▶ Excerpts from a dataset:
>>>>>
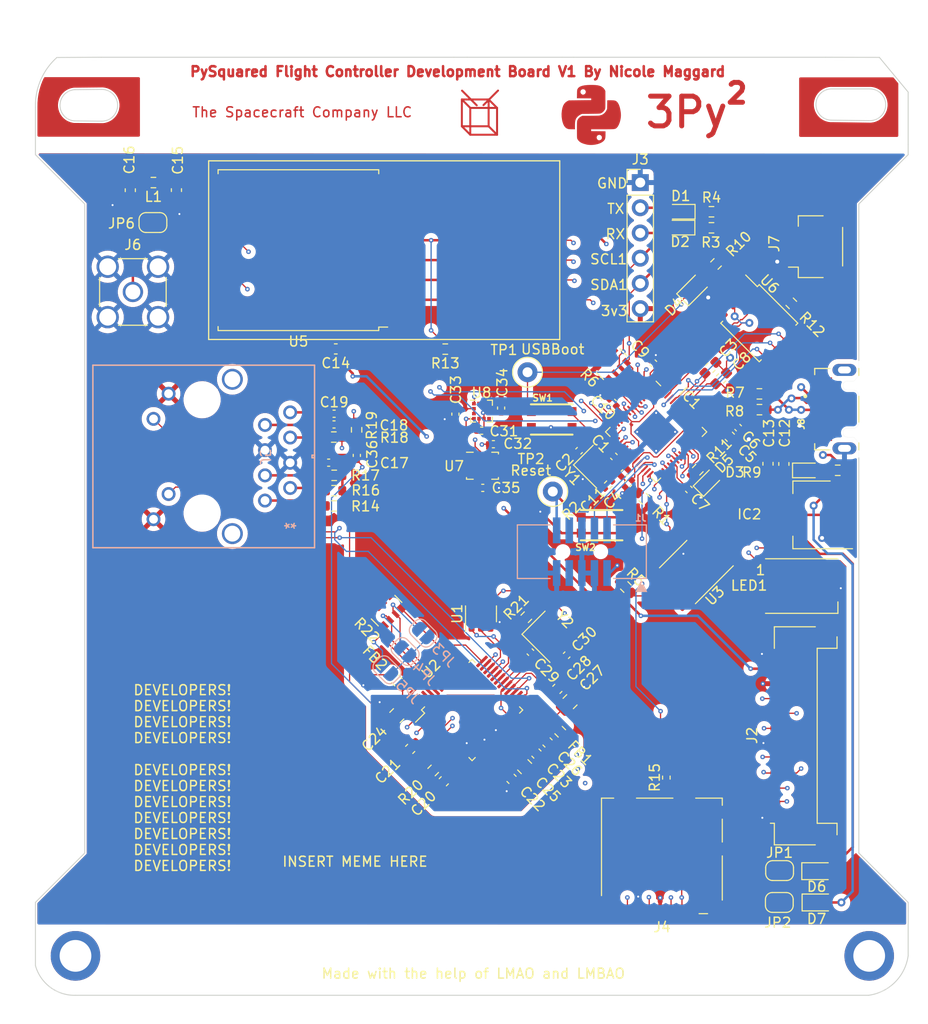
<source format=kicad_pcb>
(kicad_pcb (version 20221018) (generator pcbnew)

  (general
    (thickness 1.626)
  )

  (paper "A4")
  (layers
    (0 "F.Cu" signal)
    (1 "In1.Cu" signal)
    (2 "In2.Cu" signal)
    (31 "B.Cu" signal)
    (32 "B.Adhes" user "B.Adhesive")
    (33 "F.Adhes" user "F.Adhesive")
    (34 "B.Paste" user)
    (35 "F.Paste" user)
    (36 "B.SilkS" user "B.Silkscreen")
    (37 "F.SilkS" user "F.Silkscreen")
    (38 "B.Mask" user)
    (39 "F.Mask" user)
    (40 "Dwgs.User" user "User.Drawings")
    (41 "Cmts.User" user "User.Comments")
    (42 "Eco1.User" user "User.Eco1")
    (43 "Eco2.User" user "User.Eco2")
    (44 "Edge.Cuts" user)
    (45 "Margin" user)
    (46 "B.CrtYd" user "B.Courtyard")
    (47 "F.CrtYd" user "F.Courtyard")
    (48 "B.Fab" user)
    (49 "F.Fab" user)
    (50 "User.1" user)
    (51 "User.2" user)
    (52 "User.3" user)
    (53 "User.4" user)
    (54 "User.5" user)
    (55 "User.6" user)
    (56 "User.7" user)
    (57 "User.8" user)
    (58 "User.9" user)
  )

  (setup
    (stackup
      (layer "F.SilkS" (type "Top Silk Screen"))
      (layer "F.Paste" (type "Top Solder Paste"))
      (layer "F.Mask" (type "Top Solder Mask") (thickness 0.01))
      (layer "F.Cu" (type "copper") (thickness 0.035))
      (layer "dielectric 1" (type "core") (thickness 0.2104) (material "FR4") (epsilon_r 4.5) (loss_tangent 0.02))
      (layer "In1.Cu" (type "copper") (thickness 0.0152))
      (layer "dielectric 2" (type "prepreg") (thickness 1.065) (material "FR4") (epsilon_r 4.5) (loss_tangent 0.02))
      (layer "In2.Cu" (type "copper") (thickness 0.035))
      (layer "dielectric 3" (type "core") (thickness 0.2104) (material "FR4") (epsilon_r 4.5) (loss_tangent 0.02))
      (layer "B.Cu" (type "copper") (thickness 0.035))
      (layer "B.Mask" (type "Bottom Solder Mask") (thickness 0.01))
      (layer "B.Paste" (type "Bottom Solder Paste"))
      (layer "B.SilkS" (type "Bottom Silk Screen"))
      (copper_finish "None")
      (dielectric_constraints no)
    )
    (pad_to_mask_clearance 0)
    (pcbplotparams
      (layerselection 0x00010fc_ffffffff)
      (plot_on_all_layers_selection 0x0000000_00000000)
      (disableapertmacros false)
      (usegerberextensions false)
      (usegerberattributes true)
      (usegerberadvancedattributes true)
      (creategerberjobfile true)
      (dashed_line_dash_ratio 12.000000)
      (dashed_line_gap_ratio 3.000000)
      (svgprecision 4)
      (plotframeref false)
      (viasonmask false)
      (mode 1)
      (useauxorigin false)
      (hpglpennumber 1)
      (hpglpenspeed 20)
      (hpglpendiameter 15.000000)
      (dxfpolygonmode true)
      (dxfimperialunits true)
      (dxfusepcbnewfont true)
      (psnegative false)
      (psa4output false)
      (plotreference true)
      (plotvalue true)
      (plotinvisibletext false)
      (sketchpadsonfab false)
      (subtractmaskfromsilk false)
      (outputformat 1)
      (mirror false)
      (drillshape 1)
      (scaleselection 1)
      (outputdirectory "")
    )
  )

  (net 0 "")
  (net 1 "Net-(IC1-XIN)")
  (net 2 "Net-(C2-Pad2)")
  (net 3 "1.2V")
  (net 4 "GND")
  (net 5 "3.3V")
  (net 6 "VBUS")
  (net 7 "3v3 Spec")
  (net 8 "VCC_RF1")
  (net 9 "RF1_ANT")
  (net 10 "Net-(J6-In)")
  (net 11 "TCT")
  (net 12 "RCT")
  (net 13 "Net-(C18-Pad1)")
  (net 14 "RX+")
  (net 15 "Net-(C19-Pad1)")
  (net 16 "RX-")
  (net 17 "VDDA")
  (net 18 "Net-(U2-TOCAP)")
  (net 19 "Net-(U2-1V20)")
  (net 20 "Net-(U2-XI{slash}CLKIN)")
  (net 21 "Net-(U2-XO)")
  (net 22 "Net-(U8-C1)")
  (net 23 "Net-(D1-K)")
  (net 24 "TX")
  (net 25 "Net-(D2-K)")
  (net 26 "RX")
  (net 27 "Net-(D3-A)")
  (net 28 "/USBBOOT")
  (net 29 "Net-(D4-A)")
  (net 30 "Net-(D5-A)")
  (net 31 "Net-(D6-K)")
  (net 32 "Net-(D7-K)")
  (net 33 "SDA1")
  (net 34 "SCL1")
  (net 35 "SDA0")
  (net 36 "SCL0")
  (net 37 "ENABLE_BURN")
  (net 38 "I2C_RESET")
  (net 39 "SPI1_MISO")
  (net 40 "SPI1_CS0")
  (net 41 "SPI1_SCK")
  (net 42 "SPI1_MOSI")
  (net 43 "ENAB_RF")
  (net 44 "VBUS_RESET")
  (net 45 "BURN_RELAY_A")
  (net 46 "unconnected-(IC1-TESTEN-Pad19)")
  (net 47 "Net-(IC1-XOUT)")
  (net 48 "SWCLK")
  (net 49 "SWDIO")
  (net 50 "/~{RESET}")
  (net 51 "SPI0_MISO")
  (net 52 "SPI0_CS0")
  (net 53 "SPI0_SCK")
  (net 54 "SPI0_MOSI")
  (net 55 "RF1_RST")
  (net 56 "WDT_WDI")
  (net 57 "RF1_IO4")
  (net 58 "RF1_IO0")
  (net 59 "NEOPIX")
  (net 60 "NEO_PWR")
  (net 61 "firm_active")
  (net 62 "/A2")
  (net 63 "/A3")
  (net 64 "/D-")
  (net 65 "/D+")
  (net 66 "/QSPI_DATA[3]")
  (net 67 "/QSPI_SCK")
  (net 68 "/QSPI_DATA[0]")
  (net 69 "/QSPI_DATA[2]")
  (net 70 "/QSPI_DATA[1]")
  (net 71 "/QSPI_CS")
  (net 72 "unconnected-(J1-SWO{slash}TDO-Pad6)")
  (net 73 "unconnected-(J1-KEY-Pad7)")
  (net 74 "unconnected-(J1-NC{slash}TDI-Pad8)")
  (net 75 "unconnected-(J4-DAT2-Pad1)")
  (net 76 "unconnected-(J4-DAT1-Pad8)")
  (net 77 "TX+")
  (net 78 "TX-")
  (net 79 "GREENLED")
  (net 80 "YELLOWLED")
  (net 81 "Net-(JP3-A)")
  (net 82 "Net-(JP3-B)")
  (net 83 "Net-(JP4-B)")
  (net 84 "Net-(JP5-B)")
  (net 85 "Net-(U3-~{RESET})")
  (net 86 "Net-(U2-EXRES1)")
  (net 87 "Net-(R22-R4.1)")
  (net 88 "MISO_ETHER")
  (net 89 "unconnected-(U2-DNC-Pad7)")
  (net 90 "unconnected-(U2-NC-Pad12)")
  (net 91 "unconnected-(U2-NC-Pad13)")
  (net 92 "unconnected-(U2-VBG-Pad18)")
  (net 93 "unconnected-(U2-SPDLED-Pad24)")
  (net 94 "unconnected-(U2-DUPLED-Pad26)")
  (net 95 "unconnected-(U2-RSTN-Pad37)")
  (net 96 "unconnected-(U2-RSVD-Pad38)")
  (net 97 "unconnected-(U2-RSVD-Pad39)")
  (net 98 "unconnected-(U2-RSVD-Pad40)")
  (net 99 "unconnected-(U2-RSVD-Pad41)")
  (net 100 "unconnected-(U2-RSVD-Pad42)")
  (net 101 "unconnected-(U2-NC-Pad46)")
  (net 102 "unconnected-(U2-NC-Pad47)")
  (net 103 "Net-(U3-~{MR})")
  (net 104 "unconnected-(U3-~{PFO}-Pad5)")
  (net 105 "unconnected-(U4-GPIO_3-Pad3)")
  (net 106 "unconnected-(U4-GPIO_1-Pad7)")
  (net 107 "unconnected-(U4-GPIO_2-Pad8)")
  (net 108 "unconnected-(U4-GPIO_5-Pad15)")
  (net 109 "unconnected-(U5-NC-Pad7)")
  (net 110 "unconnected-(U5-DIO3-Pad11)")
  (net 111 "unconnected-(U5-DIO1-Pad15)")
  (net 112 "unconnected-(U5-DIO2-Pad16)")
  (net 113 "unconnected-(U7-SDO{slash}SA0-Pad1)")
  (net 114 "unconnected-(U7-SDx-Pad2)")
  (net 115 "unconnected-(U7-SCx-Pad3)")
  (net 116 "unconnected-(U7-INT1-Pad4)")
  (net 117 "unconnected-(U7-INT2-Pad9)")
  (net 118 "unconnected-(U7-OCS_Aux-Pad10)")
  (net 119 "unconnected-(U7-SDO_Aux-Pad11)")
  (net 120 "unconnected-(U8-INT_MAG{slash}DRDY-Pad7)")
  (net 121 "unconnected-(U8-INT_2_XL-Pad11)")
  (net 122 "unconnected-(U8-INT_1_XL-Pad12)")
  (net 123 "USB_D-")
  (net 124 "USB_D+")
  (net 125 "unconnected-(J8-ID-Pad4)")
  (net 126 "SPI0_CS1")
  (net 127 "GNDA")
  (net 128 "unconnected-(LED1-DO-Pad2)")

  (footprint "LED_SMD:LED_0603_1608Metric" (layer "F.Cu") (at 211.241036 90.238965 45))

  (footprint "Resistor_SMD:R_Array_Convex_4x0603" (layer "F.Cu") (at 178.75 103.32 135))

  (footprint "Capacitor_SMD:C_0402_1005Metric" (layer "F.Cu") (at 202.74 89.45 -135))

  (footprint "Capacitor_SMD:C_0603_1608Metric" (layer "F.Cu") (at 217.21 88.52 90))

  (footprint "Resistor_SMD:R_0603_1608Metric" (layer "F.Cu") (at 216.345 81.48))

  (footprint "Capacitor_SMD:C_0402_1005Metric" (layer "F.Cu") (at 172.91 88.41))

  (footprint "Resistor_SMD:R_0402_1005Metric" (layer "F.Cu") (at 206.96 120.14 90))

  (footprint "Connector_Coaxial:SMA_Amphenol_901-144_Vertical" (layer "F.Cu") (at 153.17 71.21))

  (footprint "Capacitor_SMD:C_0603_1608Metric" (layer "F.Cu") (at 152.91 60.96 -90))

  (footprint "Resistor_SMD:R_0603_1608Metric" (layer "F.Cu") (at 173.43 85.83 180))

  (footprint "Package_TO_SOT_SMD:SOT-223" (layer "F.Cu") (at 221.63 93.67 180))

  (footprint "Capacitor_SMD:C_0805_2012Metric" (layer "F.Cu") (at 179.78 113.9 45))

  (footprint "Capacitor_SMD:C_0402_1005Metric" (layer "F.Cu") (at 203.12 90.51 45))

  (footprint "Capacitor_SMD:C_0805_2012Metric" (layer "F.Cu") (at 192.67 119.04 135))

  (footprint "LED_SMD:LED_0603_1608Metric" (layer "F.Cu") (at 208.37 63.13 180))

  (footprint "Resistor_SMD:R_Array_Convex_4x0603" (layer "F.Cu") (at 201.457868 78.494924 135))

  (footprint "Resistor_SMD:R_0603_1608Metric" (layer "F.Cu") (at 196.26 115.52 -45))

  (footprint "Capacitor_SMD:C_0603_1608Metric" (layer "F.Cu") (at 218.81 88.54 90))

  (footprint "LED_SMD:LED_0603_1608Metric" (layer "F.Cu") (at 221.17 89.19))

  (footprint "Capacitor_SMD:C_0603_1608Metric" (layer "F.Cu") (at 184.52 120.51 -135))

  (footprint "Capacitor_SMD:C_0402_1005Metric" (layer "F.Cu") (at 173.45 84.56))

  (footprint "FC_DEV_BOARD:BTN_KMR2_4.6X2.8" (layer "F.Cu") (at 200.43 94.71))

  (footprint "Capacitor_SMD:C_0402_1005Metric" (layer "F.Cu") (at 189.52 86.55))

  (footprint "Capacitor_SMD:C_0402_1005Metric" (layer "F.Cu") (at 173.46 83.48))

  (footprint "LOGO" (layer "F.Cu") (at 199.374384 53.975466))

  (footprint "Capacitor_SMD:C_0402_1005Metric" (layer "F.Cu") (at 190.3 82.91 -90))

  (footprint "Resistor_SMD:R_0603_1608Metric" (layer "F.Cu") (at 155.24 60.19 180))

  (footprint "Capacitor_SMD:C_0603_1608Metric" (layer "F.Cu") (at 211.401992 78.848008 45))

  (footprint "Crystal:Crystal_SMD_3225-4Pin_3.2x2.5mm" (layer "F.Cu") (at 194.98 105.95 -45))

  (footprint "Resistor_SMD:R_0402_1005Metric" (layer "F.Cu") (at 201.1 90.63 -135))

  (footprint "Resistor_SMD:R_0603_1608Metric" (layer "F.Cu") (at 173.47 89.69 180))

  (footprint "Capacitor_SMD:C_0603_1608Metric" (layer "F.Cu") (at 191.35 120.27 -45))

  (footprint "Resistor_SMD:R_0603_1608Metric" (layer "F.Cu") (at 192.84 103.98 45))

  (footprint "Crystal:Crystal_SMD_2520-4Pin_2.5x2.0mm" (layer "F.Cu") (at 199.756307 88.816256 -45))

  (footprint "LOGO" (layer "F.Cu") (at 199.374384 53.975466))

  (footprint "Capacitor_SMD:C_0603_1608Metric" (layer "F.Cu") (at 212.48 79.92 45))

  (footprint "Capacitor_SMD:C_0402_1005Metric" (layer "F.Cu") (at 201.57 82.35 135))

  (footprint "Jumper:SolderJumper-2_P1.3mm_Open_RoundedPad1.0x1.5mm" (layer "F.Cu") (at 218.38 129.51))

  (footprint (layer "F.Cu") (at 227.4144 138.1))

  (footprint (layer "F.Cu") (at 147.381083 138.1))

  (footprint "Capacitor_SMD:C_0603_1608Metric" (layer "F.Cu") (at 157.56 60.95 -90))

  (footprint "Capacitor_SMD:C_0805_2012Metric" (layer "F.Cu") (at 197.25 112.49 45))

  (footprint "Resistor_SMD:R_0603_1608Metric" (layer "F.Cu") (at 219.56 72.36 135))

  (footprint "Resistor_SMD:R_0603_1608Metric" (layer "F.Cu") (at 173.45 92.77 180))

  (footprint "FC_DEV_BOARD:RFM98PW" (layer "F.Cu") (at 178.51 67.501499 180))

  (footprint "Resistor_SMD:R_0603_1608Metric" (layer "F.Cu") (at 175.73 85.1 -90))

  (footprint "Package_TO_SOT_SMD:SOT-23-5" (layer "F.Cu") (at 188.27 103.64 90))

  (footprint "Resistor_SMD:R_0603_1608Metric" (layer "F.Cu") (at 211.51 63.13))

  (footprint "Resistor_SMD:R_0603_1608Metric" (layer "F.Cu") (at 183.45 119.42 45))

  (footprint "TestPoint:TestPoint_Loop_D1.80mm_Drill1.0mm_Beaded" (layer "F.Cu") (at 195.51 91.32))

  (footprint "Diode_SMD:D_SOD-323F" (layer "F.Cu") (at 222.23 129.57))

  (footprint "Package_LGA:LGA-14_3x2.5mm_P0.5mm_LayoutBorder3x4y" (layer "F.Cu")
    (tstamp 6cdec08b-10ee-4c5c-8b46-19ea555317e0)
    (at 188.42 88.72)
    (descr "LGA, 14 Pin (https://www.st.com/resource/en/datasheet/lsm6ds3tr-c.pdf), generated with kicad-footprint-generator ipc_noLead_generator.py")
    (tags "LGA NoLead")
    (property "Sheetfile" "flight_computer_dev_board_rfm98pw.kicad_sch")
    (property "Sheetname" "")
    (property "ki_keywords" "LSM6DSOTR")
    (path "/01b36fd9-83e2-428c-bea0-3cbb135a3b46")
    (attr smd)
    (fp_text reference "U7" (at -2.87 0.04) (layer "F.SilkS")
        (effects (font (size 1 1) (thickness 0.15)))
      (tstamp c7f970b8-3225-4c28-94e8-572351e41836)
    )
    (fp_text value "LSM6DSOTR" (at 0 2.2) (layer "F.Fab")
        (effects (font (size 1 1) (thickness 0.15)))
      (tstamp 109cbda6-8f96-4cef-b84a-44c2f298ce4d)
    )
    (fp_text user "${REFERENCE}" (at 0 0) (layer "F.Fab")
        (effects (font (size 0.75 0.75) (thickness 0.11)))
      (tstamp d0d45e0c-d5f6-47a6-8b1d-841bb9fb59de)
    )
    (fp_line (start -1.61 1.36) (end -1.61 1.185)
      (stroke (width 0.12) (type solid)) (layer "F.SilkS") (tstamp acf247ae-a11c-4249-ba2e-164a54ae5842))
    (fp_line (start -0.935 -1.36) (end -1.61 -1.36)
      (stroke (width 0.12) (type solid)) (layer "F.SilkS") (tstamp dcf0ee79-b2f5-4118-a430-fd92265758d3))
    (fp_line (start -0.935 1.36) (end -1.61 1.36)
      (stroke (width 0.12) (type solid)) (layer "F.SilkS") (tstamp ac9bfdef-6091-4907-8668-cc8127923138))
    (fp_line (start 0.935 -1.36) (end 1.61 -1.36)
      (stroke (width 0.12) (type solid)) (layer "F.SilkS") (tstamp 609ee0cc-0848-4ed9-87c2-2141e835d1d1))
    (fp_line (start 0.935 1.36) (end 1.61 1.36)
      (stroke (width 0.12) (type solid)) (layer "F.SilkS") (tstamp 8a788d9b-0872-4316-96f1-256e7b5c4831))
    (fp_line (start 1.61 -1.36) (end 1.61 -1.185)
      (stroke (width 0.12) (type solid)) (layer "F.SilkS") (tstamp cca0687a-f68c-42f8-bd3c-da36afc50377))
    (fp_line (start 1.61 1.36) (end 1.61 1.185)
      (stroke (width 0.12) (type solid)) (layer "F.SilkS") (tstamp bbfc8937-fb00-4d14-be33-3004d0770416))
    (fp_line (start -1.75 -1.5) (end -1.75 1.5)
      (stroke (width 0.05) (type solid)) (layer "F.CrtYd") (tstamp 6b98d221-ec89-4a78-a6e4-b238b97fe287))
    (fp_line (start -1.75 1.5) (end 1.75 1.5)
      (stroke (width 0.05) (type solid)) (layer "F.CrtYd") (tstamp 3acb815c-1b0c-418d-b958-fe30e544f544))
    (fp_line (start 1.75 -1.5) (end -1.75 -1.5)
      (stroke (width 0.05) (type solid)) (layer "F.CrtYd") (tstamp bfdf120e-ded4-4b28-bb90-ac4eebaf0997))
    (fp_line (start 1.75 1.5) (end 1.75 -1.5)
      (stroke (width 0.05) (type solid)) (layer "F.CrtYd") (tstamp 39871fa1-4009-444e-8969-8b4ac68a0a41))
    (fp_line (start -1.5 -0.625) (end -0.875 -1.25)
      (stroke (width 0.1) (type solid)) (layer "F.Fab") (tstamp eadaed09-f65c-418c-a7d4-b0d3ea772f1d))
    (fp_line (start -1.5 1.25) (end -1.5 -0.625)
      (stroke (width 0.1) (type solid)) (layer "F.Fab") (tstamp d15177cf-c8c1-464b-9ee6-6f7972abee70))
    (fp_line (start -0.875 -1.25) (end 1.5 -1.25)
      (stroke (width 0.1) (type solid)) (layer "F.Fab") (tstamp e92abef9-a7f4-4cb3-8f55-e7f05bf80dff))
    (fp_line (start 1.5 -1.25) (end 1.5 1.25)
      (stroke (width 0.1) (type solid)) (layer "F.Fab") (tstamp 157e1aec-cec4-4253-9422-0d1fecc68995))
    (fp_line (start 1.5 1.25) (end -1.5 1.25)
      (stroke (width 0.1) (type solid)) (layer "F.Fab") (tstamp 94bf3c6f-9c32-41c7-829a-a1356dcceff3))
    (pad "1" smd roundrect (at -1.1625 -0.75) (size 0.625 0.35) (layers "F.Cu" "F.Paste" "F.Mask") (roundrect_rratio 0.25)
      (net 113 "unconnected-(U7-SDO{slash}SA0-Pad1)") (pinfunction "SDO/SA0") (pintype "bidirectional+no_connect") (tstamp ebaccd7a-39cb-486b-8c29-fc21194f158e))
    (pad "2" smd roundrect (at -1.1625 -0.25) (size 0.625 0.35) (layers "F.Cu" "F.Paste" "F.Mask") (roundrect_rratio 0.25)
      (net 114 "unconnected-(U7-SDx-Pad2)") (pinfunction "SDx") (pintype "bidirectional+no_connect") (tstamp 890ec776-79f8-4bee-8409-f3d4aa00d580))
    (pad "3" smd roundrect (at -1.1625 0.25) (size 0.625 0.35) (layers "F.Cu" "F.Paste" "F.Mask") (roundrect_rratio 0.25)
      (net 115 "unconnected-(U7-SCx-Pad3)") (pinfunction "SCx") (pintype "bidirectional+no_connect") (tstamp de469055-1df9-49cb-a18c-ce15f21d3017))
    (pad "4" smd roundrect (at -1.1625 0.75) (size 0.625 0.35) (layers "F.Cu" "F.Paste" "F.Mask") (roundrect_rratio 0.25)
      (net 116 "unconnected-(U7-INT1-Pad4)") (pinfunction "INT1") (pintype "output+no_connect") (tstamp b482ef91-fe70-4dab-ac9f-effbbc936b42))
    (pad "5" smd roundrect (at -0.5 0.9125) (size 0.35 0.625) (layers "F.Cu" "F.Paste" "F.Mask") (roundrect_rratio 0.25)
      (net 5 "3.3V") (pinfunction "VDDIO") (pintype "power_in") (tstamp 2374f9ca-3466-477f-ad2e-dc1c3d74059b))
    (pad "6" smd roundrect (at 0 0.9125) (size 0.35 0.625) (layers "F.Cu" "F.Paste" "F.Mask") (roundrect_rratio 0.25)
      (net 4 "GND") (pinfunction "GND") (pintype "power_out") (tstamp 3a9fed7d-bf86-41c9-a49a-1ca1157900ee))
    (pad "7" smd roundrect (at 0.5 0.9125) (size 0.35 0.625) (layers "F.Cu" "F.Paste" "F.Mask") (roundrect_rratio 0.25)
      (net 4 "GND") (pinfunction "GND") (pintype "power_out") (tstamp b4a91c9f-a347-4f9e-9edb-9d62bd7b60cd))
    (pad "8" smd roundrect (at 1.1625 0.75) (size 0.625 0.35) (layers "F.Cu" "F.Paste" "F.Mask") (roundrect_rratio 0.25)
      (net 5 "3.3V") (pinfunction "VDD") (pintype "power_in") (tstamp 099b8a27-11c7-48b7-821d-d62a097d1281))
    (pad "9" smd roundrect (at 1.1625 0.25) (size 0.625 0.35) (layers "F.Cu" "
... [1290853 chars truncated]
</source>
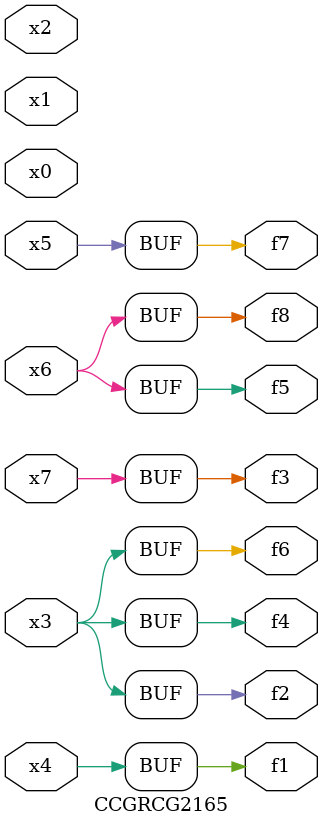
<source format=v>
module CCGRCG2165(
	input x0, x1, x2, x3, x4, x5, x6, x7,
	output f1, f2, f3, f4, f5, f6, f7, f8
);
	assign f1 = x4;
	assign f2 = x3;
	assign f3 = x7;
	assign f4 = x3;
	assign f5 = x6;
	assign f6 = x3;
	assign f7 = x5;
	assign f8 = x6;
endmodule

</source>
<<<<<
▶ Task instructions: Copy every line above in which the string "bidirectional" shows up.

▶ Finished exercise:
      (net 113 "unconnected-(U7-SDO{slash}SA0-Pad1)") (pinfunction "SDO/SA0") (pintype "bidirectional+no_connect") (tstamp ebaccd7a-39cb-486b-8c29-fc21194f158e))
      (net 114 "unconnected-(U7-SDx-Pad2)") (pinfunction "SDx") (pintype "bidirectional+no_connect") (tstamp 890ec776-79f8-4bee-8409-f3d4aa00d580))
      (net 115 "unconnected-(U7-SCx-Pad3)") (pinfunction "SCx") (pintype "bidirectional+no_connect") (tstamp de469055-1df9-49cb-a18c-ce15f21d3017))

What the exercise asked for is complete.